How do you make the life-changing decision to undergo deep brain stimulation (DBS)?
That’s the choice Germany-based Cathy Molohan was faced with a few years ago.
“The decision to have deep brain stimulation is not taken lightly,” says Cathy, who was diagnosed with Parkinson’s in 2011 after her husband noticed a tremor in her hand.
“In the beginning, you’re told, ‘Okay, you’ve got this disease – it’s chronic and it’s not going away.’ So, you take your medicine and digest for a while. Then I wanted to look into what the future would hold.”
This led her to research DBS, a surgery which involves inserting electrodes into the brain to change certain electrical signals associated with Parkinson’s symptoms.
Keyoumars Ashkan, Professor of Neurosurgery at King’s College Hospital, UK, has supported numerous patients through DBS over nearly two decades as a neurosurgeon.
“Tremor is one of the symptoms that tends not to respond well to medication, alongside dyskinesia and stiffness of the muscles,” he says. For people who experience these symptoms, “DBS has a real role to play – and we can get a really good outcome.”
“I wanted to do something radical”
So how can you know if DBS is right for you, and when to take this step on your Parkinson’s journey? For Keyoumars, the answer is simple: “The time to think about DBS is when you consider your medical treatment no longer sufficient to give you the quality of life that you want.”
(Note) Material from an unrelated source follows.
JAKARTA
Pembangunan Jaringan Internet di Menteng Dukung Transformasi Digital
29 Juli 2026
This resonates with Cathy: “It’s all about quality of life, when it comes down to it,” she says.
When her tremor became increasingly difficult to manage, having DBS was a way for Cathy to regain not only some of her motor skills, but also a sense of normality.
“People don’t realise how much gets taken away from you,” she says. “I wanted to do something radical, to disrupt Parkinson’s as best I could.”
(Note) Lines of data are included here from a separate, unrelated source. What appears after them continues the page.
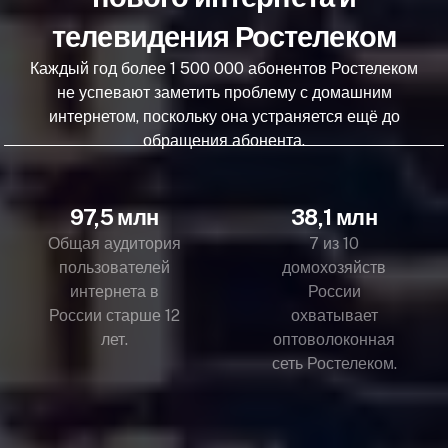
телевидения Ростелеком
Каждый год более 1 500 000 абонентов Ростелеком
не успевают заметить проблему с домашним
интернетом, поскольку она устраняется ещё до
обращения абонента.
97,5 млн
38,1 млн
Общая аудитория
7 из 10
пользователей
домохозяйств
интернета в
России
России старше 12
охватывает
лет.
оптоволоконная
сеть Ростелеком.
After deciding to have the surgery, one of the most important decisions for Cathy came in finding the right medical team.
“There were some surgeons who I felt saw me as just a brain,” she says. “If I was going to have surgery where I would be lying awake for hours, it was important to me that I could relate to them.”
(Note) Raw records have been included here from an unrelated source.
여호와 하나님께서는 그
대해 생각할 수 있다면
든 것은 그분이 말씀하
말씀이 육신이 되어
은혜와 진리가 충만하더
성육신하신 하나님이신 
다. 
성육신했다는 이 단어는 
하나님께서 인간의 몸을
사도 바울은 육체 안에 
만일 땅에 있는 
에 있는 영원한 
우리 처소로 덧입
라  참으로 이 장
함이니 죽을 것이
“It’s a long-term commitment,” agrees Keyoumars. “No matter how wonderfully the electrodes are placed, the outcome is not going to be as good as when you know you’re always looked at as a human being – rather than as brain that needs surgery.”
The pair agree that DBS is not to be taken lightly, and it may not be “the right path for everybody”, says Cathy. “It’s a life-changing step,” Keyoumars agrees.
“But I think the choice of DBS,” says Cathy, “is about waking up in the morning and having the option of Parkinson’s not being your first thought of the day.”
Ultimately, Cathy feels it’s crucial for people with Parkinson’s to be aware of their treatment options – and for healthcare professionals to recognise they are more than their condition.
“Yes, we are patients,” she says. “But we’re also people. We have a story, and we have a history – and we have a future.”